Pour les grands, riches sans fonctions, décorés sans occupations, ils n’ont pour mobile que la fuite de l’ennui, qui ne donnant pas même des goûts, fait passer l’ame d’objets en objets, qui l’amusent sans la remplir & sans l’occuper ; on a dans cet état non des enthousiasmes, mais des enjouemens pour tout ce qui promet un plaisir : dans ce torrent de modes, de fantaisies, d’amusemens, dont aucun ne dure, &

dont l’un détruit l’autre, l’ame perd jusqu’à la force de jouir, & devient aussi incapable de sentir le grand & le beau que de le produire ; c’est alors qu’il n’est plus question de savoir lequel est le plus estimable de Corbulon ou de Traséas, mais si on donnera la préférence à Pilade ou à Batylle, c’est alors qu’on abandonne la Médée d’Ovide, le Thieste de Varus, & les pieces de Térence pour les farces de Labérius ; les talens politiques & militaires tombent peu à peu, ainsi que la philosophie, l’éloquence, & tous les arts d’imitation : des hommes frivoles qui ne font que jouir, ont épuisé le beau & cherchent l’extraordinaire ; alors il entre de l’incertain, du recherché, du puérile dans les idées de la perfection ; de petites ames qu’étonnent & humilient le grand & le fort, leur préferent le petit, le bouffon, le ridicule, l’affecté ; les talens qui sont le plus encouragés sont ceux qui flattent les vices & le mauvais goût, & ils perpétuent ce desordre général que n’a point amené le luxe, mais qui a corrompu le luxe & les mœurs.

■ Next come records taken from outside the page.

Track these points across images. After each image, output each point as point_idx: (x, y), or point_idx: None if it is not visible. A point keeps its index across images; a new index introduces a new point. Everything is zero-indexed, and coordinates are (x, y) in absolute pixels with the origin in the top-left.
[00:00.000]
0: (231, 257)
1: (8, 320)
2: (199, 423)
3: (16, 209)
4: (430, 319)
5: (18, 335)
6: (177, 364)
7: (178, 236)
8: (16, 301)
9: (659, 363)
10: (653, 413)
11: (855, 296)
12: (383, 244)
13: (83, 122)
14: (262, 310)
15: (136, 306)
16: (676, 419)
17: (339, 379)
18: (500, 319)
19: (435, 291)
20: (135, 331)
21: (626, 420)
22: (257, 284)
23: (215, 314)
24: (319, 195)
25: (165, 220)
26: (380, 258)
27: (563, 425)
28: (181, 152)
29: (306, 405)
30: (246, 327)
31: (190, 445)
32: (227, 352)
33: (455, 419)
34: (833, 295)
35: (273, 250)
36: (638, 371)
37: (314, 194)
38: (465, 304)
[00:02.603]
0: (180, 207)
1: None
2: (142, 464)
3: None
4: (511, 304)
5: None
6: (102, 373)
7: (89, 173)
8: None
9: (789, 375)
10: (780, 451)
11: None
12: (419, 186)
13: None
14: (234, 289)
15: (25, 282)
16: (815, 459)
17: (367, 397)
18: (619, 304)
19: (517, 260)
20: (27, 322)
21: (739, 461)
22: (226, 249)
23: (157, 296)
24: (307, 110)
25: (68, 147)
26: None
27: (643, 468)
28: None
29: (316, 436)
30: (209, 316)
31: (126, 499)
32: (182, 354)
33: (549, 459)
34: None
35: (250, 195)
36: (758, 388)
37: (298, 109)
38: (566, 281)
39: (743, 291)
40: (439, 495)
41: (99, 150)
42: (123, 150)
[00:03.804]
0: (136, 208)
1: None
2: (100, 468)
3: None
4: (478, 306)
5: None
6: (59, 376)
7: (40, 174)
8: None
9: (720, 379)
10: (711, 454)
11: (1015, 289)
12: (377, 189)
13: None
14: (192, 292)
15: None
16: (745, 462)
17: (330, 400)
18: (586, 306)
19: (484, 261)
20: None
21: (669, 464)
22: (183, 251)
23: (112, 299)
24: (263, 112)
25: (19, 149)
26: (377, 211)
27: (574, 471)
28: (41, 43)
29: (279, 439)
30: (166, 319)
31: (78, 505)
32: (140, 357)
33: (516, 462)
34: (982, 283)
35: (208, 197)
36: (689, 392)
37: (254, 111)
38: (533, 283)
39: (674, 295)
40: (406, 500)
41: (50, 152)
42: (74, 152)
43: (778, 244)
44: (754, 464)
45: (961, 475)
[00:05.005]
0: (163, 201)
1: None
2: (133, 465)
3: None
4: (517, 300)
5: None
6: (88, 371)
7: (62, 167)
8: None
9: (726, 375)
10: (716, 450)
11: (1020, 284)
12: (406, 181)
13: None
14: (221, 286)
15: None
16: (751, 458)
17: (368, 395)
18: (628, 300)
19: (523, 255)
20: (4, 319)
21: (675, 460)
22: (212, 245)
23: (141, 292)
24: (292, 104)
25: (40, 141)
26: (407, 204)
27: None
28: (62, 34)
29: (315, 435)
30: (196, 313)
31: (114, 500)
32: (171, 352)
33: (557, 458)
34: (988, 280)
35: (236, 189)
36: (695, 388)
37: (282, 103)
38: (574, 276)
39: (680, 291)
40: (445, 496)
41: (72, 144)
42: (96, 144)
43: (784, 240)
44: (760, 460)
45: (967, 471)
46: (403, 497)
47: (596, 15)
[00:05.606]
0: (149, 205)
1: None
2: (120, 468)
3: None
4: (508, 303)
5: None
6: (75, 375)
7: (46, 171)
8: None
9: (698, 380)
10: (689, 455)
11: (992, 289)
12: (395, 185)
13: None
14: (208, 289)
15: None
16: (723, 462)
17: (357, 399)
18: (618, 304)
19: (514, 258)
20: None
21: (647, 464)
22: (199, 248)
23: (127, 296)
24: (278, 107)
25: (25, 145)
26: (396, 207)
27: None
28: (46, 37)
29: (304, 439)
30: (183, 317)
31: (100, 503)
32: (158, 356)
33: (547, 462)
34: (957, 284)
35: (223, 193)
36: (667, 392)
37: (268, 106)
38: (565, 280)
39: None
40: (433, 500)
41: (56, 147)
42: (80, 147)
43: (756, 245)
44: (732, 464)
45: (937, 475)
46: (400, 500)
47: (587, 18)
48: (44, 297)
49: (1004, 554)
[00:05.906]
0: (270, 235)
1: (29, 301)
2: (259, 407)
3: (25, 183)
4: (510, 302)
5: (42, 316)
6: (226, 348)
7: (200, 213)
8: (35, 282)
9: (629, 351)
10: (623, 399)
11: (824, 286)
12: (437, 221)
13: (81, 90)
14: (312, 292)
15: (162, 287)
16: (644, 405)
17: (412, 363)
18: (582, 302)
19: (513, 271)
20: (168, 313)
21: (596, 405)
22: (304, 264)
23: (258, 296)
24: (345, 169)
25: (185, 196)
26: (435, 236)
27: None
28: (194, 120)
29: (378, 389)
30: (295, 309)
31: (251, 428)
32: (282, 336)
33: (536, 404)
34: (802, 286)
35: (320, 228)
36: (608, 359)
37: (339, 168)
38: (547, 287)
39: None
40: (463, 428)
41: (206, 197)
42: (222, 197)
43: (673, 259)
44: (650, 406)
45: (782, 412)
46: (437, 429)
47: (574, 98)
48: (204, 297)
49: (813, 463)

Le luxe desordonné se détruit lui-même, il épuise ses sources, il tarit ses canaux.

Les hommes oisifs qui veulent passer sans intervalle d’un objet de luxe à l’autre, vont chercher les productions & l’industrie de toutes les parties du monde : les ouvrages de leurs nations passent de mode chez eux, & les artisans y sont découragés : l’Egypte, les côtes d’Afrique, la Grece, la Syrie, l’Espagne, servoient au luxe des Romains sous les premiers empereurs, & ne lui suffisoient pas.

Le goût d’une dépense excessive répandu dans toutes les classes des citoyens, porte les ouvriers à exiger un prix excessif de leurs ouvrages. Indépendamment de ce goût de dépense, ils sont forcés à hausser le prix de la main-d’œuvre, parce qu’ils habitent les grandes villes, des villes opulentes, où les denrées nécessaires ne sont jamais à bon marché : bientôt des nations plus pauvres & dont les mœurs sont plus simples, font les mêmes choses ; & les débitant à un prix plus bas, elles les débitent de préférence. L’industrie de la nation même, l’industrie du luxe diminue, sa puissance s’affoiblit, ses villes se dépeuplent, ses richesses passent à l’étranger, & d’ordinaire il lui reste de la mollesse, de la langueur, & de l’habitude à l’esclavage.

Après avoir vu quel est le caractere d’une nation où regnent certains abus dans le gouvernement ; après avoir vu que les vices de cette nation sont moins les effets du luxe que de ces abus, voyons ce que doit être l’esprit national d’un peuple qui rassemble chez lui tous les objets possibles du plus grand luxe, mais que sait maintenir dans l’ordre un gouvernement sage & vigoureux, également attentif à conserver les véritables richesses de l’état & les mœurs.

Ces richesses & ces mœurs sont le fruit de l’aisance du grand nombre, & sur-tout de l’attention extrème de la part du gouvernement à diriger toutes ses opérations pour le bien général, sans acceptions ni de classes ni de particuliers, & de se parer sans cesse aux yeux du public de ces intentions vertueuses.

Partout ce grand nombre est ou doit être composé des habitans de la campagne, des cultivateurs ; pour qu’ils soient dans l’aisance, il faut qu’ils soient laborieux ; pour qu’ils soient laborieux, il faut qu’ils aient l’espérance que leur travail leur procurera un état agréable ; il faut aussi qu’ils en aient le desir. Les peuples tombés dans le découragement, se contentent volontiers du simple nécessaire, ainsi que les habitans de ces contrées fertiles où la nature donne tout, & où tout languit, si le législateur ne sait point introduire la vanité & à la suite un peu de luxe. Il faut qu’il y ait dans les villages, dans les plus petits bourgs, des manufactures d’ustensiles, d’étoffes, &c.